[Data supplied]:
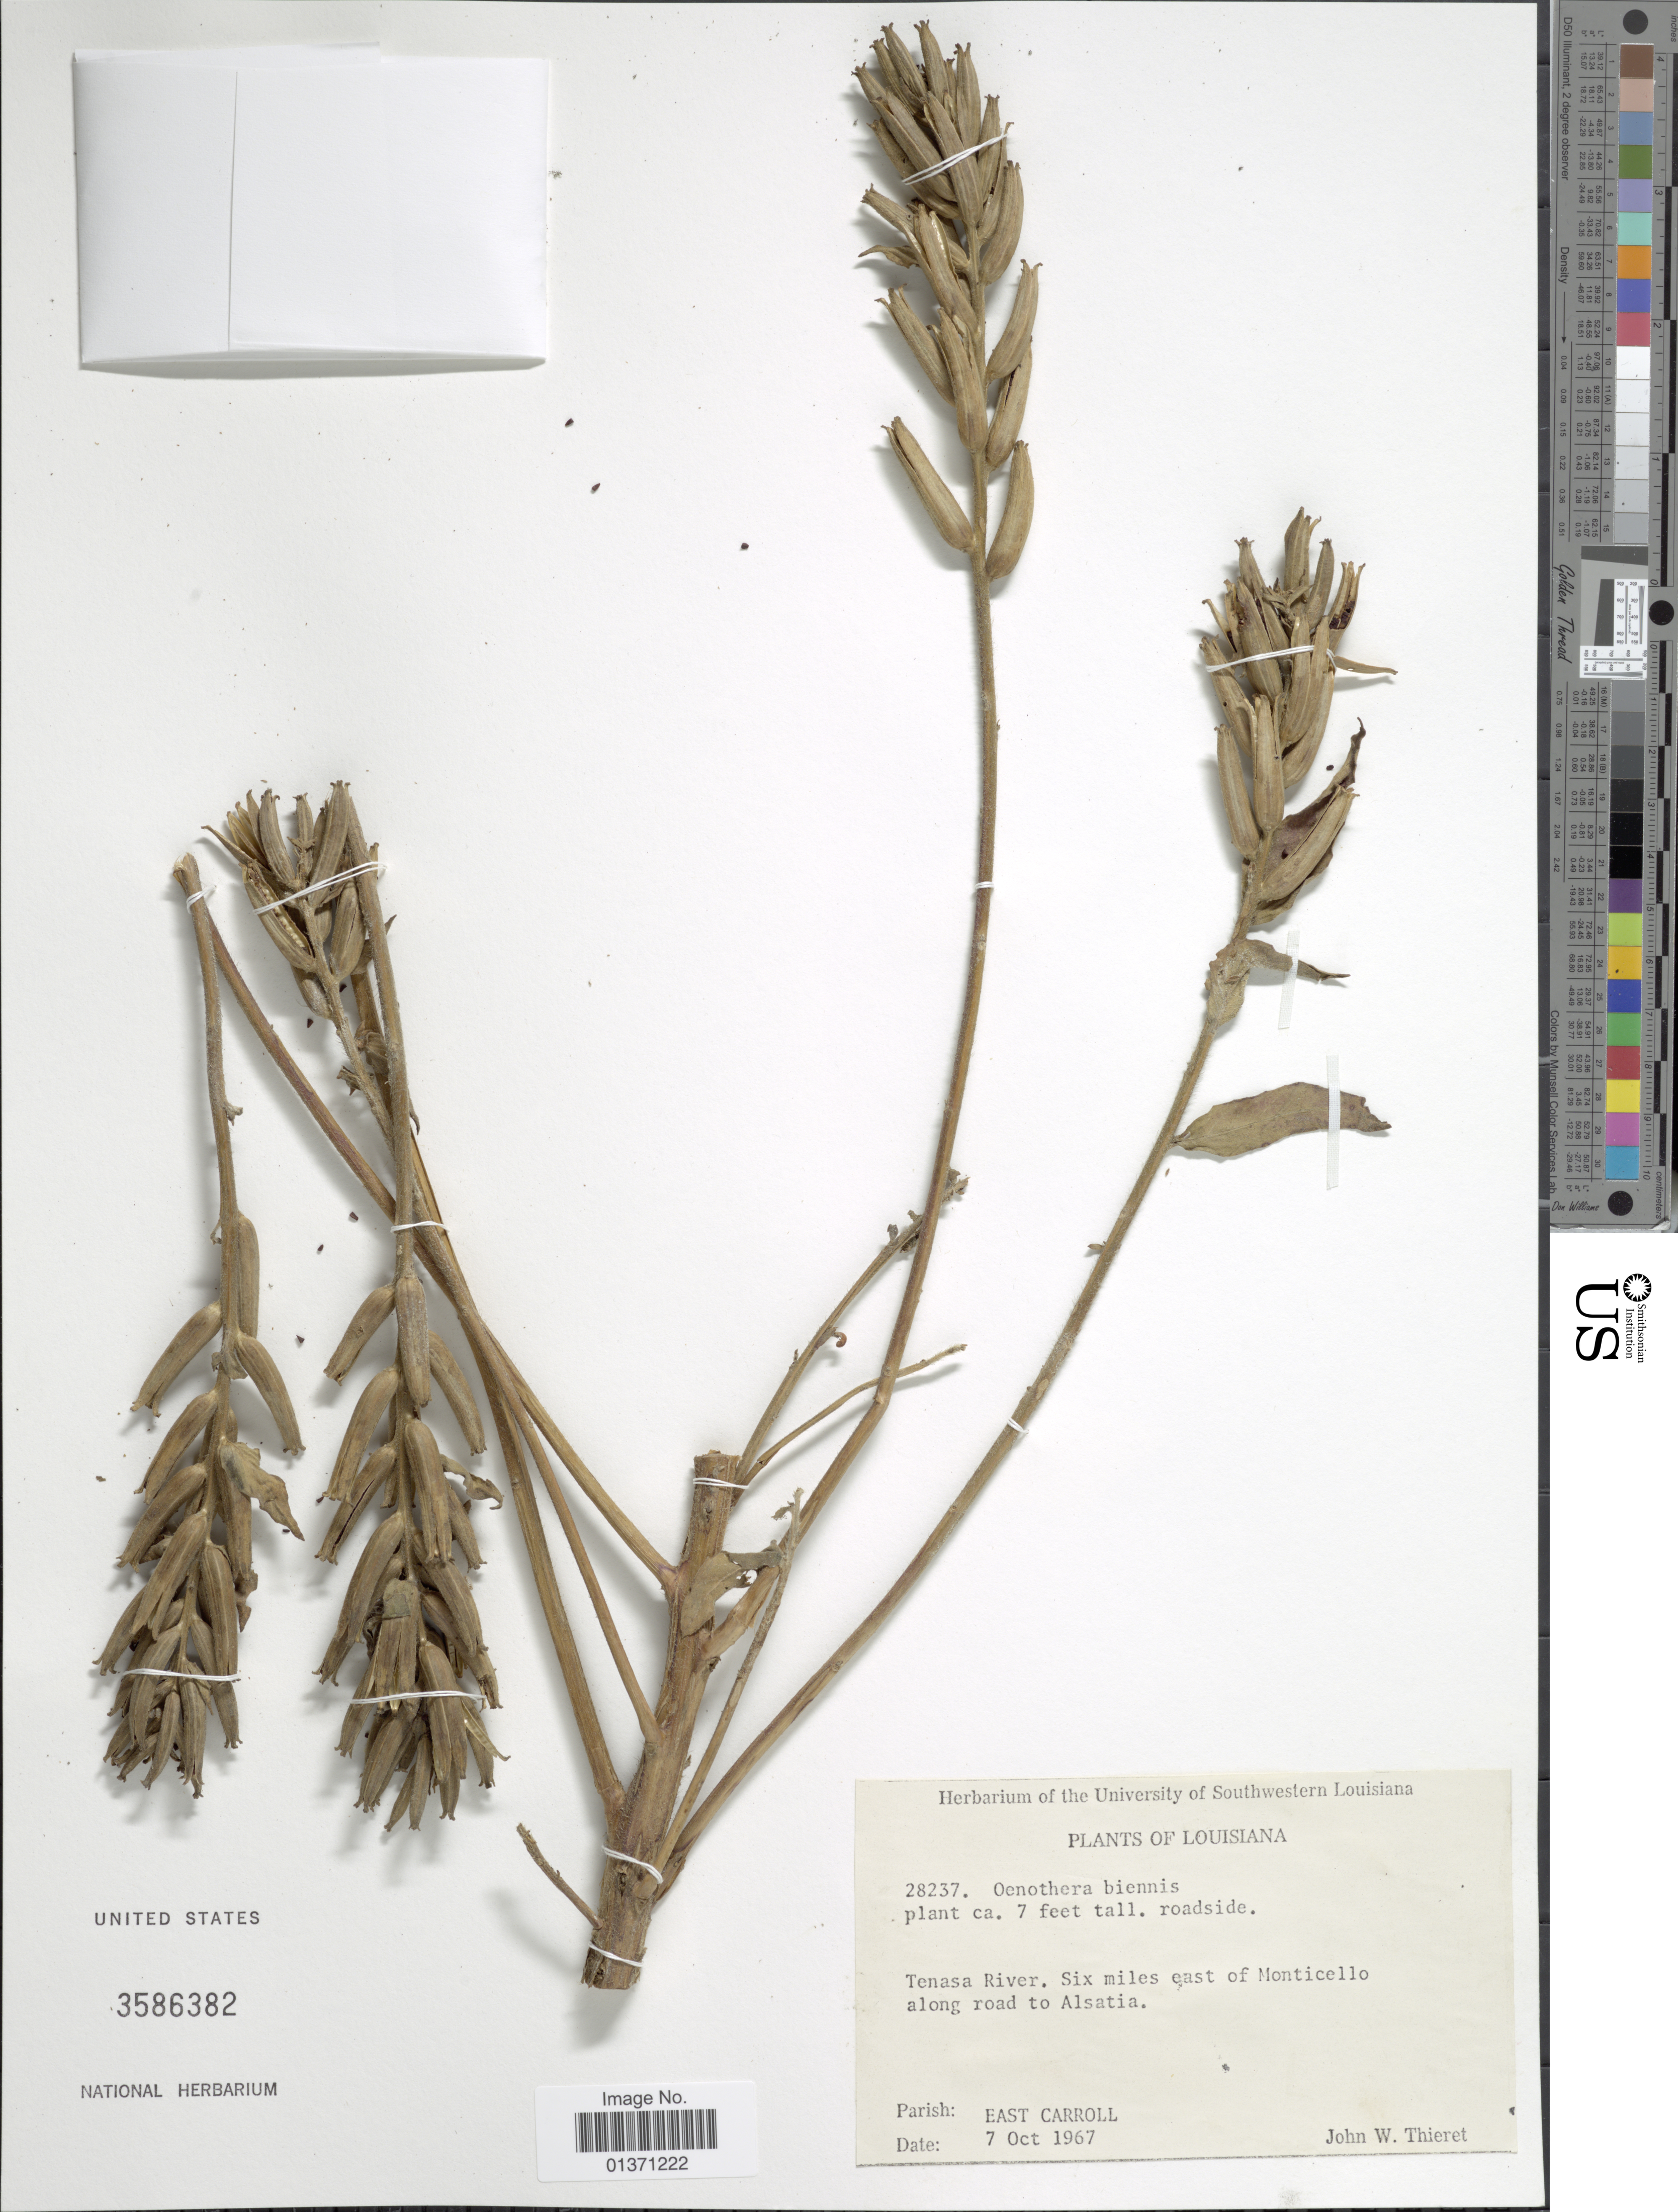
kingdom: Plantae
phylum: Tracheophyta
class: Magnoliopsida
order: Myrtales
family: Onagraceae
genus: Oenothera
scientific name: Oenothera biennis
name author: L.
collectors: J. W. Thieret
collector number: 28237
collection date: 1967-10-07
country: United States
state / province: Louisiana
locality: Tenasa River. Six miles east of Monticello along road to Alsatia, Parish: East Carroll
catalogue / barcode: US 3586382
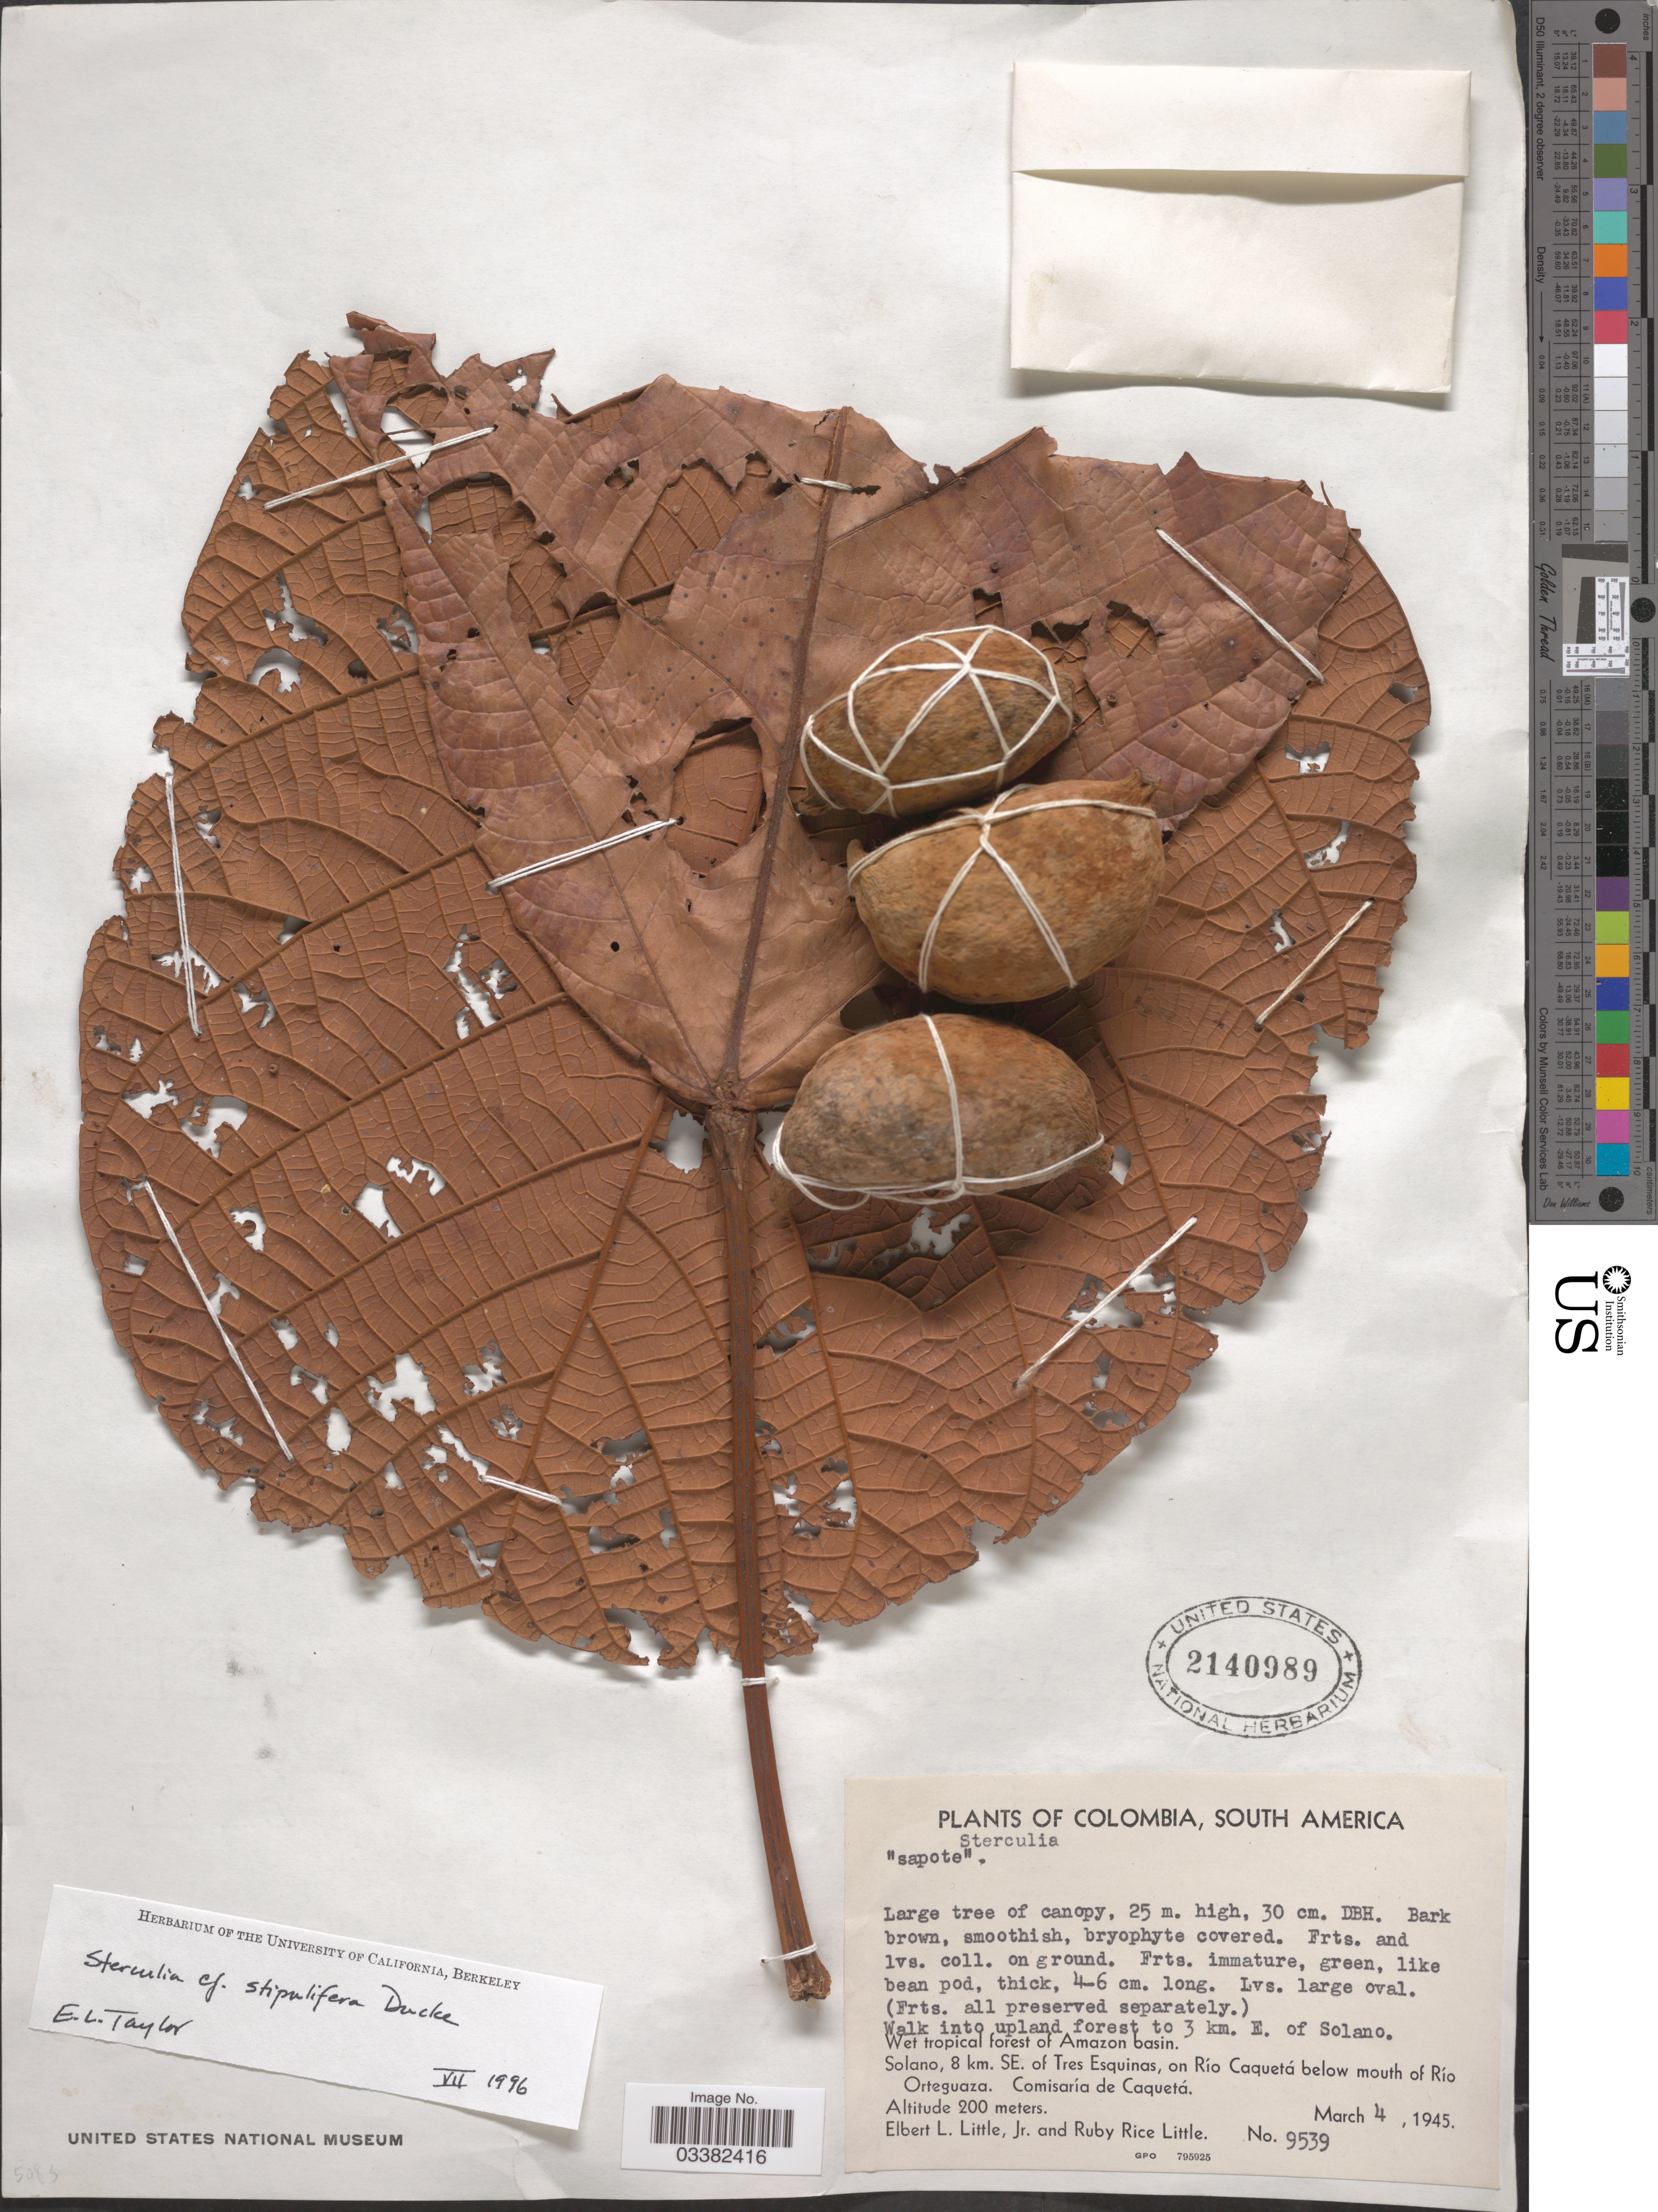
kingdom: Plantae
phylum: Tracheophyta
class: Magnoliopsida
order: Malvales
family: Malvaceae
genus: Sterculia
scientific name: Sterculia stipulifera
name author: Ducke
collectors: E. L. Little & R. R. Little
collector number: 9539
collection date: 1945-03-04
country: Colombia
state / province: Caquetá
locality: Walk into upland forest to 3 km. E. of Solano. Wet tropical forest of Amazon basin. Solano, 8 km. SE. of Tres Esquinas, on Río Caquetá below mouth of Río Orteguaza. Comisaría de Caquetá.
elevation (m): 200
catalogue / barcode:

[What is expected]:
Reproduce all of the data above word for word, line by line, omitting the pictures.

[Reply to the exercise]:
kingdom: Plantae
phylum: Tracheophyta
class: Magnoliopsida
order: Myrtales
family: Onagraceae
genus: Oenothera
scientific name: Oenothera biennis
name author: L.
collectors: J. W. Thieret
collector number: 28237
collection date: 1967-10-07
country: United States
state / province: Louisiana
locality: Tenasa River. Six miles east of Monticello along road to Alsatia, Parish: East Carroll
catalogue / barcode: US 3586382
kingdom: Plantae
phylum: Tracheophyta
class: Magnoliopsida
order: Malvales
family: Malvaceae
genus: Sterculia
scientific name: Sterculia stipulifera
name author: Ducke
collectors: E. L. Little & R. R. Little
collector number: 9539
collection date: 1945-03-04
country: Colombia
state / province: Caquetá
locality: Walk into upland forest to 3 km. E. of Solano. Wet tropical forest of Amazon basin. Solano, 8 km. SE. of Tres Esquinas, on Río Caquetá below mouth of Río Orteguaza. Comisaría de Caquetá.
elevation (m): 200
catalogue / barcode:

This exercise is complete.